OBJETIVO PLANTEADO A:
Según el fragmento sobre Falange y Renovación, ¿en qué mes y año visitó Berlín Antonio Goicoechea?
OBJETIVO PLANTEADO B:
Copia tal cual del fragmento sobre Falange y Renovación la parte que va desde "Antonio Goicoechea, líder" hasta "de los falangistas.", ambas incluidas.

FRAGMENTO SELECCIONADO:
===============
Antonio Goicoechea, líder de Renovación, viendo fracasar su empeño político ultraconservador, consideró entonces la posibilidad de poner en marcha un partido fascista controlado por ellos que pudiera nutrirse de unas masas que su organización no había sido capaz de atraer; su visita a Berlín en octubre de 1933 le entusiasmó, y mostró su fascinación por el canciller alemán y el gigantesco despliegue que los nazis hacían de su apoyo popular. En adelante, y por bastantes meses, las relaciones entre Falange y Renovación fueron buenas y cordiales y, después del alejamiento de José Antonio de los grupos de la derecha conservadora, serían los alfonsinos con quienes mejor sintonía mostrase; empero, bien es cierto que siempre anduvo de por medio la dificultosa situación económica de los falangistas.
===============
DATOS EXTRAÍDOS:
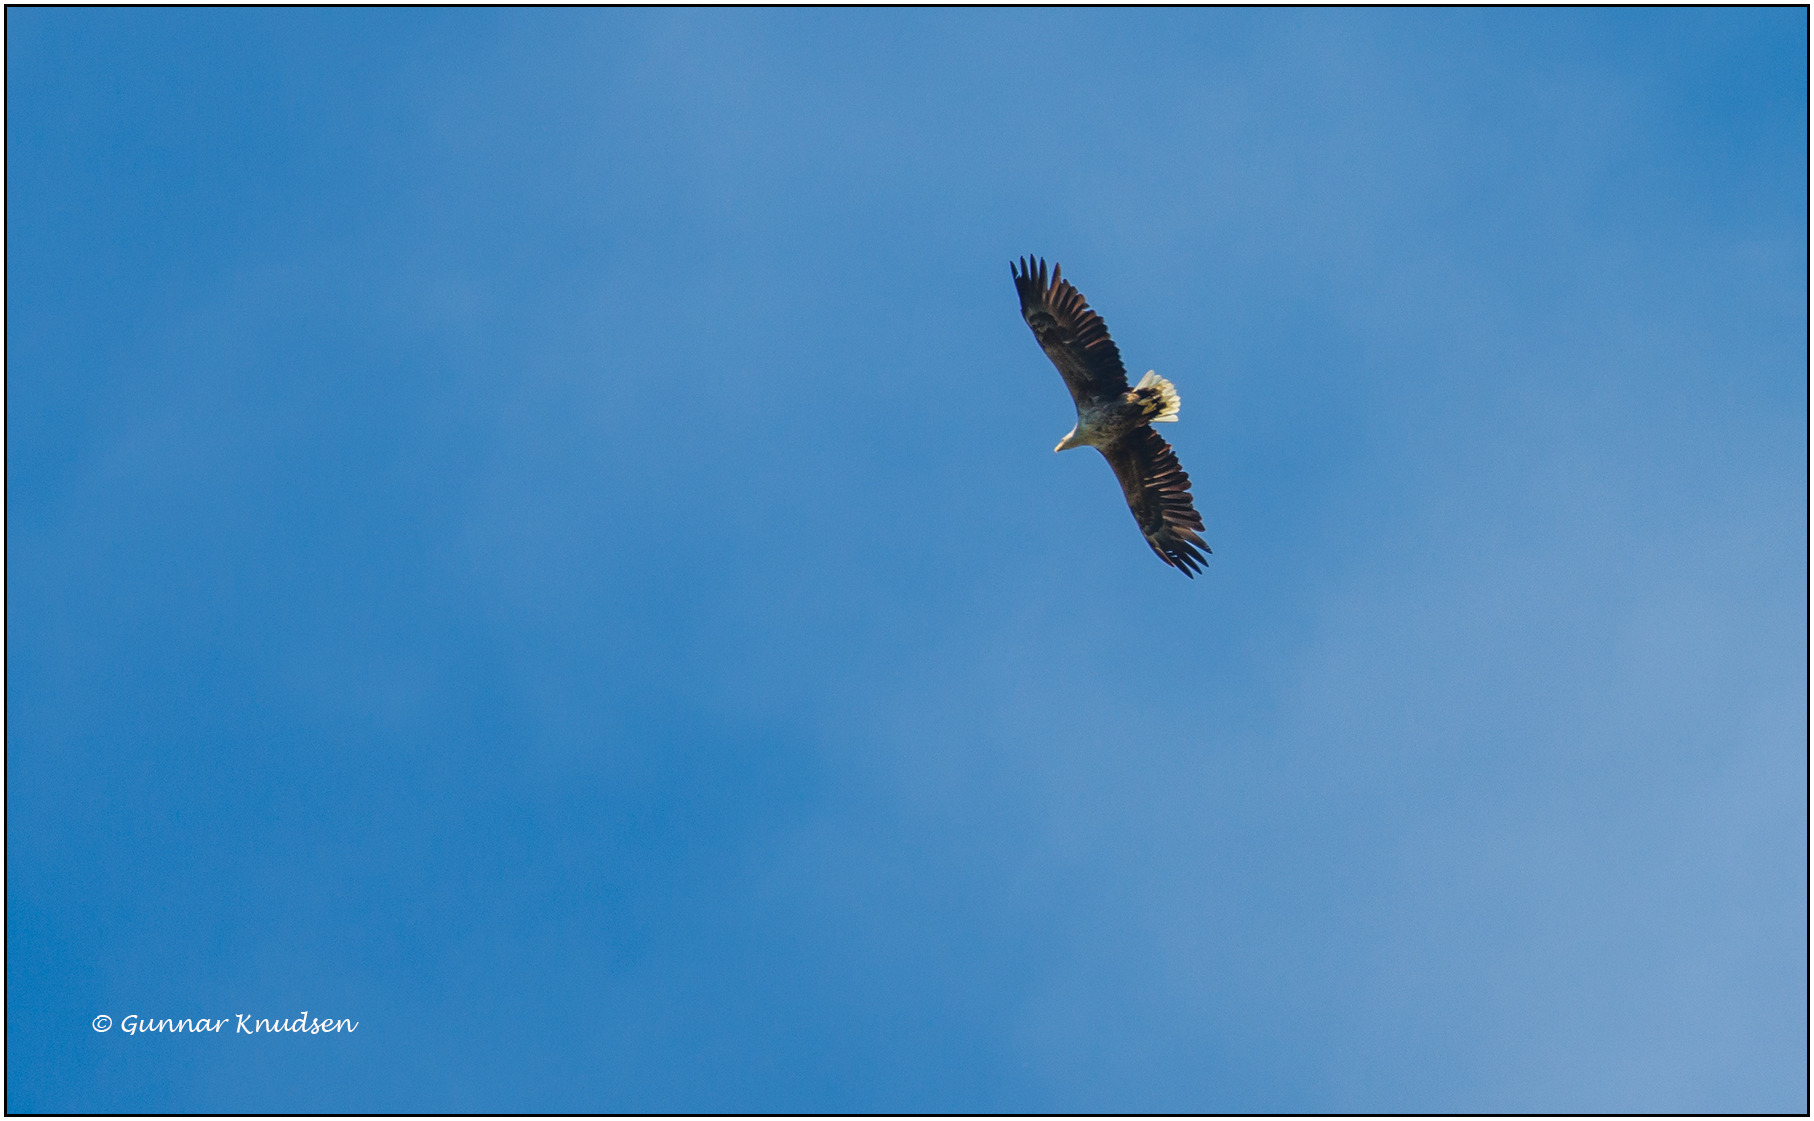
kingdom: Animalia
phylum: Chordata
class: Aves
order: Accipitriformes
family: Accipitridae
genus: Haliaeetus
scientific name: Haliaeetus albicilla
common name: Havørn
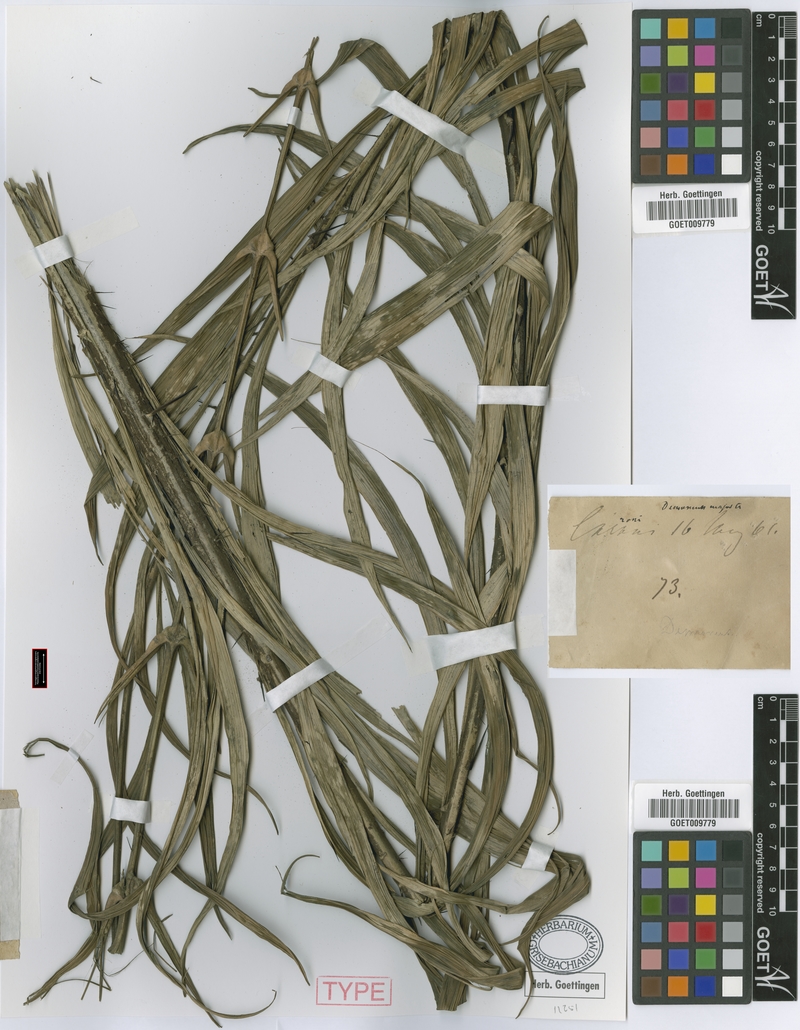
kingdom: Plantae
===============
SOLUCIÓN A:
En octubre de 1933.

SOLUCIÓN B:
Antonio Goicoechea, líder de Renovación, viendo fracasar su empeño político ultraconservador, consideró entonces la posibilidad de poner en marcha un partido fascista controlado por ellos que pudiera nutrirse de unas masas que su organización no había sido capaz de atraer; su visita a Berlín en octubre de 1933 le entusiasmó, y mostró su fascinación por el canciller alemán y el gigantesco despliegue que los nazis hacían de su apoyo popular. En adelante, y por bastantes meses, las relaciones entre Falange y Renovación fueron buenas y cordiales y, después del alejamiento de José Antonio de los grupos de la derecha conservadora, serían los alfonsinos con quienes mejor sintonía mostrase; empero, bien es cierto que siempre anduvo de por medio la dificultosa situación económica de los falangistas.